▶ [DOCUMENT EXTRACT]

★ ★ ★ ★

The Sharpe Ratio: It Ain't That Sharp

We review the definition of Sharpe ratio, a widely used metric to measure portfolio performance. We show, when it works, how to create portfolios that optimize for it, and its potentially fatal drawbacks.

DALL-E: A dull knife, resting, minimalist style, soft colors, more dull.
DALL-E: A dull knife, resting, minimalist style, soft colors, more dull.

A Brief Review of The Sharpe Ratio

The Sharpe ratio (Sharpe, 1966) is a metric traders and portfolio managers use to measure their performance. At a high level, the ratio quantifies the expected returns of a strategy per unit of “risk”. Here “risk” will be measured using the square root of the variance of the returns, sometimes also called “volatility”. There are two flavors of it, the ex-post Sharpe ratio:

\begin{align} S = \frac{ \hat{r} - r_{free}}{\sqrt{\hat{\sigma}^2}}, \end{align}

where $\hat{r} = \frac{1}{N} \sum_{i=1}^N r_i$ is the sample mean of your strategies’ realized daily returns $r_1, …, r_N$, $\hat{\sigma}^2 = \frac{1}{N} \sum_{i=1}^N (r_i - \hat{r})^2$ is the sample variance, and $r_{free}$ is the risk free rate. Similarly, the ex-ante Sharpe ratio is defined as:

\begin{align} S = \frac{\mathbb{E}[r] - r_{free}}{\sqrt{\mathbb{V}[r]}}, \end{align}

where $r$ is the random variable representing the return of your strategy, $\mathbb{E}[r]$ is the expected return of your strategy, and $\mathbb{V}[r]$ is the variance.

If you are a trader, your boss may use the ex-post version to measure your past performance, so if you know you will be judged by the ex-post version you may want to find a strategy to maximize the ex-ante version.

First Thoughts

A few things jump to mind about the definition of Sharpe ratio. The first one is that measuring “risk” with the standard deviation is not great because it penalizes large gains. The second one is that there may be trading strategies that have extremely high ratios, until they don’t. For example someone selling naked out of the money options will consistently be receiving a steady “income” until they blow up. Up until the point they blow up, the ex post will be high. The last thing that jumps to me is: why use the (arithmetic) mean return as the numerator when you could be using the (geometric) mean return? This will most likely prevent us from accumulating wealth in the long run.

Organization of This Post

The rest of this post has three sections. The first section shows why people think this quantity is a good metric for measuring performance. The second section shows how to build a portfolio that maximizes this metric by transforming a non-convex problem into a convex one. The second section also shows how this portfolio accumulates wealth in the long run (spoiler alert, it’s not as good as the Kelly portfolio). In the last section (my favorite) I show how it is possible to have strategies with the same Sharpe ratio where some grow your wealth at an exponential rate and others lead you straight to ruin. As usual, you can find the code for this post on Github.

★ ★ ★ ★

Records from a dataset
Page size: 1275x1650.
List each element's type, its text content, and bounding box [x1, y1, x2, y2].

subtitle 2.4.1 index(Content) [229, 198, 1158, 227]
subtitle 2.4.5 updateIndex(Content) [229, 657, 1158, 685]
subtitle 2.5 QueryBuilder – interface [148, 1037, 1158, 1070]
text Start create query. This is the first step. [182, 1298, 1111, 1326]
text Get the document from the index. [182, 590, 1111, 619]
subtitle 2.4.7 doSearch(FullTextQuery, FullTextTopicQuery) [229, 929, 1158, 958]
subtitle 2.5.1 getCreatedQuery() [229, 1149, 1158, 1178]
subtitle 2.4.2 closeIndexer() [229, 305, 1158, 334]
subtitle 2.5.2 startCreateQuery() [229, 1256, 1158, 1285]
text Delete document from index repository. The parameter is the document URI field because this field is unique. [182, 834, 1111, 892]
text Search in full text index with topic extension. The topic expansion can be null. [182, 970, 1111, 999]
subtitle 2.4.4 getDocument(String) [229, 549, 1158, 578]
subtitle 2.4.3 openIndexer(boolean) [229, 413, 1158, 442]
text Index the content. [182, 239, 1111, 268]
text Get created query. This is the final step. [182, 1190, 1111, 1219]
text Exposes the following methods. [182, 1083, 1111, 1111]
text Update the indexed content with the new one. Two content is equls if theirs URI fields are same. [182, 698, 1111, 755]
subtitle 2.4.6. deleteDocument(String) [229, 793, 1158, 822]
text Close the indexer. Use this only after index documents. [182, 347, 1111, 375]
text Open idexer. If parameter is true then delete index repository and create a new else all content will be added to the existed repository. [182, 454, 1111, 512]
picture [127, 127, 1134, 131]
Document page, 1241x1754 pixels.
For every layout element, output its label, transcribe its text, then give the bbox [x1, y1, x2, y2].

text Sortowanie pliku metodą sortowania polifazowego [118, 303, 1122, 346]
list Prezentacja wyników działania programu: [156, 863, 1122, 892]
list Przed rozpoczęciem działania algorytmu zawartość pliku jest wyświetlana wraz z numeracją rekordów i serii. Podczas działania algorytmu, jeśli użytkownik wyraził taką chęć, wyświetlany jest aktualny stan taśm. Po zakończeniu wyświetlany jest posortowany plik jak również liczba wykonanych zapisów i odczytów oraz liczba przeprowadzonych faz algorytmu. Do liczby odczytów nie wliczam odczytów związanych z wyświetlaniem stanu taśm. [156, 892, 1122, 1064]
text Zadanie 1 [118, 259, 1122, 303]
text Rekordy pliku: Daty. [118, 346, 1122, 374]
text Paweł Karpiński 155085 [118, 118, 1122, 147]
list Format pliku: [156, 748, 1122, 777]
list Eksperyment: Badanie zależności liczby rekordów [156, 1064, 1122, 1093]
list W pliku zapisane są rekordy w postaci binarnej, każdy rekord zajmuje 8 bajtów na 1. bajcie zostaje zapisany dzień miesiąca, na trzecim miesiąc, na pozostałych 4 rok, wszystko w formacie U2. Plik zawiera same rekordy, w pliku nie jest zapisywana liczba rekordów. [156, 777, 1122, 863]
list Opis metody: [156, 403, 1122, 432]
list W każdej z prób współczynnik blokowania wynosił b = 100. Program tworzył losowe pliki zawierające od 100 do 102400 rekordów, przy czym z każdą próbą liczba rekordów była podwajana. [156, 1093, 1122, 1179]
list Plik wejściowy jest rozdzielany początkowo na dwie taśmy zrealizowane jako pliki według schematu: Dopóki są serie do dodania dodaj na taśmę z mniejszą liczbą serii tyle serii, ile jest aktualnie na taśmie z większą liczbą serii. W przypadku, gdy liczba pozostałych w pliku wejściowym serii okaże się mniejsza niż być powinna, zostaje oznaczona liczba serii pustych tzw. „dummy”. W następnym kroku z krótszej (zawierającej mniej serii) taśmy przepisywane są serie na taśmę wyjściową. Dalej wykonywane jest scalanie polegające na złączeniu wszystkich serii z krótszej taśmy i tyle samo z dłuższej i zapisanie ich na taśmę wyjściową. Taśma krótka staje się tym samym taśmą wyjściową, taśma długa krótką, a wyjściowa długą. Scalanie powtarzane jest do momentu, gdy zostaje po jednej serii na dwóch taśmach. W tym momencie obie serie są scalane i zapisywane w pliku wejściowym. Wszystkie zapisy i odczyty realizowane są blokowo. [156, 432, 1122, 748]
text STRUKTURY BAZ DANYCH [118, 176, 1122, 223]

★ ★ ★ ★

▶ [PROBLEM TO WORK ON] According to the post on the Sharpe ratio, what quantity is used to measure "risk" in the ratio?

▶ [THE ANSWER] The square root of the variance of the returns, sometimes also called volatility.